Jeremy Ruston, using nothing more than HTML, CSS and Javascript, has created TiddlyWiki, which he describes as “an experimental microcontent WikiWiki.” Well, yes, but what’s really cool is that TiddlyWiki works from the desktop. It’s all locally driven from the browser. Sure, there are some minor awkwardnesses, like saving, but all in all this is just plain nifty. It’s also very cleverly designed specifically for microcontent, or snippets of text.

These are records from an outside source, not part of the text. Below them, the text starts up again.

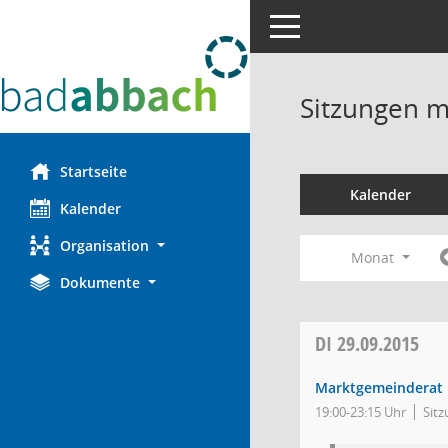
Toggle navigation
Sitzungen mi
Startseite
Kalender
Kalender
Organisation
Monat
Dokumente
DI
29.09.2015
Marktgemeinderat
19:00-23:15 Uhr
Sitz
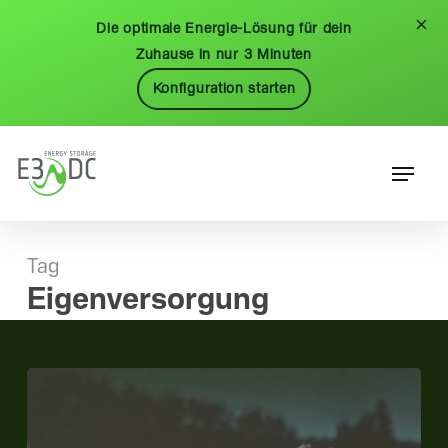
Skip
Menu
×
Die optimale Energie-Lösung für dein
to
Zuhause in nur 3 Minuten
main
Konfiguration starten
content
Menu
Tag
Eigenversorgung
E3/DC
wird
mit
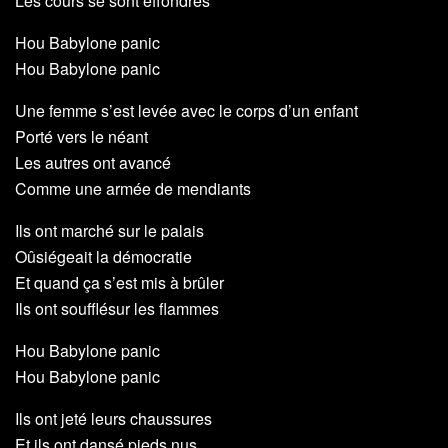
Les cours se sont effondrés
Hou Babylone panic
Hou Babylone panic
Une femme s’est levée avec le corps d’un enfant
Porté vers le néant
Les autres ont avancé
Comme une armée de mendiants
Ils ont marché sur le palais
Oûsiégeait la démocratie
Et quand ça s’est mis à brûler
Ils ont soufflésur les flammes
Hou Babylone panic
Hou Babylone panic
Ils ont jeté leurs chaussures
Et ils ont dansé pieds nus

TiddlyWiki strikes me as an interesting possibility for a Dashboard gadget. The Digital Librarian points out, quite rightly, that TiddlyWiki has enormous potential as a way of annotating the web, especially when used cooperatively with a bookmarking system like Unalog.

More on Wikis

First, I’ve found a provocative definition of a wiki that I rather like, though this one works well too, as does this one. I’m still looking for my first Wiki system to install. So far, PhpWiki appeals the most. There’s a pre-Panther MacDev Center article by Giles Turnball “Installing a Wiki on Your iBooK” which sounds painstaking but doable. PhpWiki is what the Wikipedia uses.

Right now, I’m thinking of a web-based wiki, since I’m interesting in the potential of a wiki as a collaborative writing environment, but I also see lots of uses for a “personal wiki,” a wiki that is largely intended to be the data depository of a single person or household. There are some Mac OS X applications designed to create local wiki-like databases. Harald Scheirich’s PersonalWiki is one, Voodoo Pad is another.